Plaintiffs further assert that their Request for Admissions "made it unequivocally clear that Plaintiffs were asserting a claim arising out of federal law." Obj. to R R at 4. Contrary to Plaintiffs' claims, their Request for Admissions seek Defendants' acquiescence that they breached a federal standard of care, the claim asserted remains a state law negligence cause of action. Plaintiffs also rely on their February 6, 2008 Response to Defendants' Motion for Partial Summary Judgment Re: Negligent Claim Handling [Doc. #93] to demonstrate the presence of a federal cause of action. This reliance is misplaced. The Department of Transportation [DOT] regulations regarding an airlines handling of wheelchairs as baggage may represent the standard of care to which Defendants were bound to perform. As noted previously, this is insufficient to sustain federal-question jurisdiction. Alternatively, the regulations may be relevant in a contractual dispute; however, the United States Supreme Court has stated that it is not plausible "that Congress meant to channel into federal courts the business of resolving, pursuant to judicially fashioned federal common law, the range of contract claims relating to airline rates, routes, or services. The ADA contains no hint of such a role for the federal courts." American Airlines, Inc. v. Wolens, 513 U.S. 219, 232, 115 S.Ct. 817, 825, 130 L.Ed.2d 715 (1995). Accordingly, "The ADA's preemption clause, § 1305(a)(1), read together with the FAA's savings clause stops States from imposing their own substantive standards with respect to rates, routes, or services, but not from affording relief to a party who claims and proves that an airline dishonored a term the airline itself stipulated." Id. at 232-33, 115 S.Ct. at 826. The Court further recognized that it is improper to "foist on the DOT work Congress has neither instructed nor funded the Department to do." Id. at 234, 115 S.Ct. at 826.

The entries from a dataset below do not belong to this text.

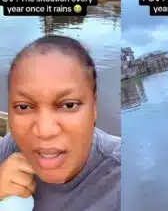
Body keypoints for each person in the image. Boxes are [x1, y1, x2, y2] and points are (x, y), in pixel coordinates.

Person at [0, 35, 121, 210]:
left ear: (94, 108)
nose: (45, 130)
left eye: (68, 105)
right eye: (24, 107)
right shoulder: (11, 148)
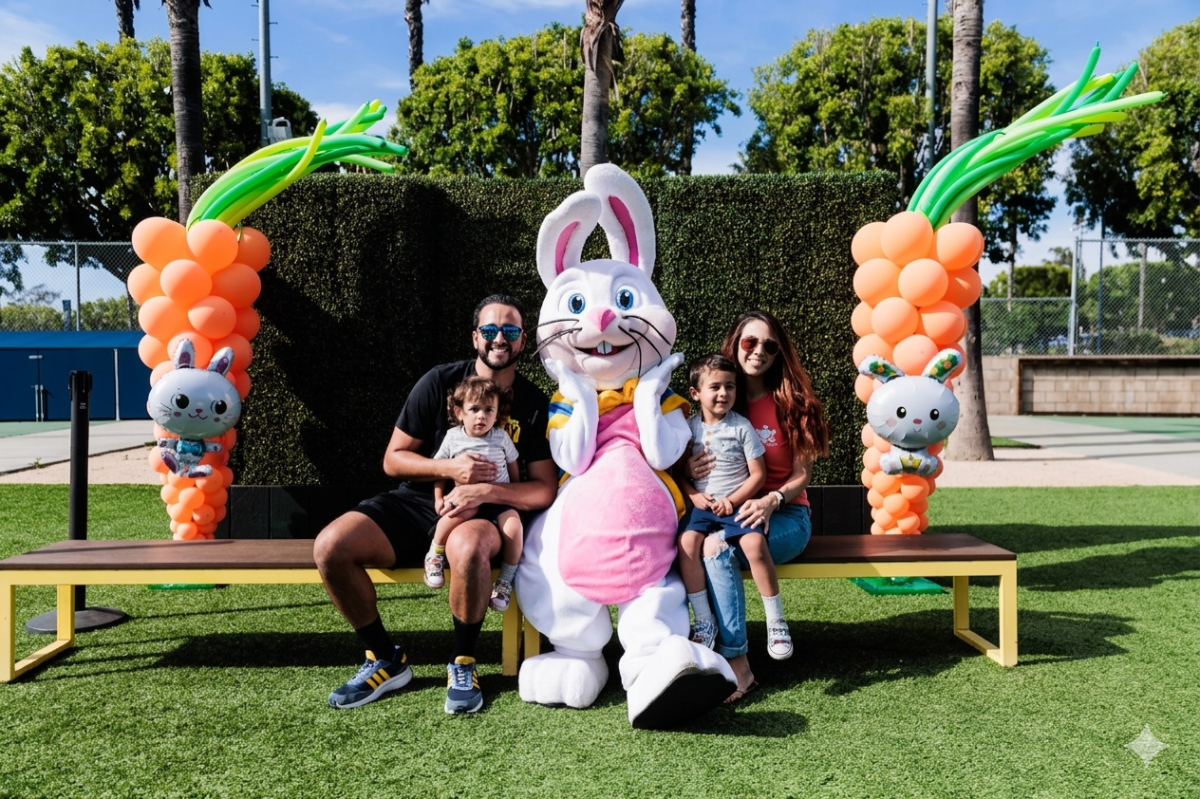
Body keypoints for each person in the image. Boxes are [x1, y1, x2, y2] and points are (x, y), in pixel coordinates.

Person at [314, 295, 556, 714]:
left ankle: (462, 662)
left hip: (482, 514)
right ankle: (385, 659)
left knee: (467, 547)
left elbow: (543, 489)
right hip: (416, 502)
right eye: (491, 330)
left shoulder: (534, 403)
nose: (501, 338)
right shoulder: (439, 382)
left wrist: (487, 492)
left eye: (511, 331)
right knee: (331, 546)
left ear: (522, 342)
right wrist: (451, 468)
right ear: (475, 337)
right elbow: (394, 458)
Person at [686, 310, 829, 702]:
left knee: (720, 551)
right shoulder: (717, 396)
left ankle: (740, 661)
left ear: (779, 352)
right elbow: (685, 449)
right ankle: (737, 665)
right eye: (750, 342)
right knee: (712, 549)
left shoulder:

The Ninth Circuit recognizes ADA preemption regarding limited liability provisions of common carriers; however, heretofore Plaintiffs have not alleged a breach of contract claim. This issue has only arisen in Defendants' preemption defense.

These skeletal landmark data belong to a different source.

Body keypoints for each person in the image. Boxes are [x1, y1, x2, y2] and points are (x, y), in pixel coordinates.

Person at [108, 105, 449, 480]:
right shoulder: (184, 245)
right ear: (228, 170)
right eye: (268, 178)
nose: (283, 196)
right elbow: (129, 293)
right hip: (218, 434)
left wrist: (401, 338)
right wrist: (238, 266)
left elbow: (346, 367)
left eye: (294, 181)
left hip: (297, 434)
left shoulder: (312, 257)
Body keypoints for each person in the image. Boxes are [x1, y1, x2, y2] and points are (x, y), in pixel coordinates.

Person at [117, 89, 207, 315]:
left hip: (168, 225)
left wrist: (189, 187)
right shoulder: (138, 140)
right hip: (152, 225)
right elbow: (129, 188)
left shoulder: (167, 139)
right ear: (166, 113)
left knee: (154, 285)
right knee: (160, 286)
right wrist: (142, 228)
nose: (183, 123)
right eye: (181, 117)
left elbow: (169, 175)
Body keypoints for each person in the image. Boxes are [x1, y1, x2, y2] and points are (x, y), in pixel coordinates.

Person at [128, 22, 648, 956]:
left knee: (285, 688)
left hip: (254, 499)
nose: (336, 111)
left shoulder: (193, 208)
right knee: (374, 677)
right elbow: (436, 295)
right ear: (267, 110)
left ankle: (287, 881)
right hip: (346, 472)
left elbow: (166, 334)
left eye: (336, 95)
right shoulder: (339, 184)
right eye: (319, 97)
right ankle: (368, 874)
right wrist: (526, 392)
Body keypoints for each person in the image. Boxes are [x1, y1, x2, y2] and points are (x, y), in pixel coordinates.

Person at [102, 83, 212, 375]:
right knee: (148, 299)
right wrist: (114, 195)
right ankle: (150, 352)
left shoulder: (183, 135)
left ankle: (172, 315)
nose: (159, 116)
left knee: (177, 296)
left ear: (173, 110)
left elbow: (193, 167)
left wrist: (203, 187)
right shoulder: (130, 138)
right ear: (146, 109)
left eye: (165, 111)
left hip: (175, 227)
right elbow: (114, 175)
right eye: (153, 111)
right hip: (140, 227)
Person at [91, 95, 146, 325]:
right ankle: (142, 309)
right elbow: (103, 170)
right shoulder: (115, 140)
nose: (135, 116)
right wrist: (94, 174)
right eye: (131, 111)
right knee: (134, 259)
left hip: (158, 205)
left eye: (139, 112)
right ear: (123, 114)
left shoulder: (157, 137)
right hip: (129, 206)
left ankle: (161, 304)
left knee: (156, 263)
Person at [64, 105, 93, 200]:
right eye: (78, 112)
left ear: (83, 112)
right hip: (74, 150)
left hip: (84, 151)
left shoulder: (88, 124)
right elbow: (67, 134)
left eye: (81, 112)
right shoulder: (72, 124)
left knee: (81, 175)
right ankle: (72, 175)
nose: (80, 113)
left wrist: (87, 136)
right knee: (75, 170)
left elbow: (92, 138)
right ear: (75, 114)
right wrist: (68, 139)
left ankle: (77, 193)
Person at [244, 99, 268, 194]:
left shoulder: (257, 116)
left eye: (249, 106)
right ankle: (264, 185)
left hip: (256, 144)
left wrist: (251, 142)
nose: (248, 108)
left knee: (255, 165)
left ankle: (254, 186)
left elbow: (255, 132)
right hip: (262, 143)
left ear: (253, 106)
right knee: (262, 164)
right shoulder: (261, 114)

Plaintiffs' well-pleaded complaint does not assert an alleged federal cause of action. Subsequent documents do not assert any federal cause of action either. Defendants have clearly asserted preemption as a defense, but this is not grounds for removal jurisdiction of this Court. Moreover, because the parties cannot stipulate to federal jurisdiction, the Court finds that it is without federal-question jurisdiction and this case shall be remanded.
Accordingly, IT IS HEREBY ORDERED:
1. The Report and Recommendation [Doc. #27] is ADOPTED in part and REJECTED in part.
1. This case is REMANDED to Pima County Superior Court (Cause # CV2007-3583);
2. The Clerk of the Court shall mail a certified copy of this Order to the Clerk of the Pima County Superior Court; and
3. The Clerk of the Court shall then close its file in this matter.